Data section Start Marker

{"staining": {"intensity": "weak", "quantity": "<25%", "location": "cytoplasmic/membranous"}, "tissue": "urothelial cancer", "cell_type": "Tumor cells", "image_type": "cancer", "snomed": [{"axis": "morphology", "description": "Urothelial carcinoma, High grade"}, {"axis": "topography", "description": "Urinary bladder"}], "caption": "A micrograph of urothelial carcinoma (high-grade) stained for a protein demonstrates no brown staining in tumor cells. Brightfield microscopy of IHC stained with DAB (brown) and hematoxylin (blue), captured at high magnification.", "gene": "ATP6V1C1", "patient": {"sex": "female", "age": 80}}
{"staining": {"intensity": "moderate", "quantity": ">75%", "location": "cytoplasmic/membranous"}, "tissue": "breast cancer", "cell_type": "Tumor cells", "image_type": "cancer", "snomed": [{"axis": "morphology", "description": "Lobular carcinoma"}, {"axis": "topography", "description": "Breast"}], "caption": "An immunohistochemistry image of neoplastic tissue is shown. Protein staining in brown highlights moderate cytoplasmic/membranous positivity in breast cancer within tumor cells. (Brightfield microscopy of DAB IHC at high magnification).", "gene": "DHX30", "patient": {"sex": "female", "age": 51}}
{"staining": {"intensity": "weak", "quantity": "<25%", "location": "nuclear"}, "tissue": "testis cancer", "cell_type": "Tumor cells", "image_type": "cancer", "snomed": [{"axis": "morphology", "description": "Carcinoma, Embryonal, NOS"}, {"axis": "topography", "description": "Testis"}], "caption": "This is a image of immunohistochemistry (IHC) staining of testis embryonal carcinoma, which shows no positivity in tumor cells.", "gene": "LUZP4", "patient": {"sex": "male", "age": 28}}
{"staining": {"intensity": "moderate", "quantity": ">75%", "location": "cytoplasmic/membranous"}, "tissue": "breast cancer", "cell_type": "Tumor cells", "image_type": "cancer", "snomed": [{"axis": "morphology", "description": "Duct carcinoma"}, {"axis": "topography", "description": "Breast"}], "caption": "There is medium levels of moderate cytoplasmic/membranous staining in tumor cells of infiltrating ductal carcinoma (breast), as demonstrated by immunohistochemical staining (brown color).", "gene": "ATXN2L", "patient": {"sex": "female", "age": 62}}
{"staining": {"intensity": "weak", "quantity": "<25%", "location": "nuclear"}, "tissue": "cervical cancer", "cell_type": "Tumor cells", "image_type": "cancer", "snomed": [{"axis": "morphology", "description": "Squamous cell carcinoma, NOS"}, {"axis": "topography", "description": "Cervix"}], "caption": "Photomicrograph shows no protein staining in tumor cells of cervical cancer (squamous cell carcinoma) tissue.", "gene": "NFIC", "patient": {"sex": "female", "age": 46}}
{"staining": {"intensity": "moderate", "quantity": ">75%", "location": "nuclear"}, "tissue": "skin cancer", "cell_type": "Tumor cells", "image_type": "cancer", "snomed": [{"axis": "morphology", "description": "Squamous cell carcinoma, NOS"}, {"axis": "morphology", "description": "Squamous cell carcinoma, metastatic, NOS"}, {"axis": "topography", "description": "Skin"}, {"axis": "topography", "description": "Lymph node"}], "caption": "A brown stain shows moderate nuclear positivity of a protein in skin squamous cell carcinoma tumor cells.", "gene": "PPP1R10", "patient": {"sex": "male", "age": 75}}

Data section End Marker

▶ Task item: The answer must be a single number: the count of lines above that contain the word "breast".

▶ Exercise answer: 2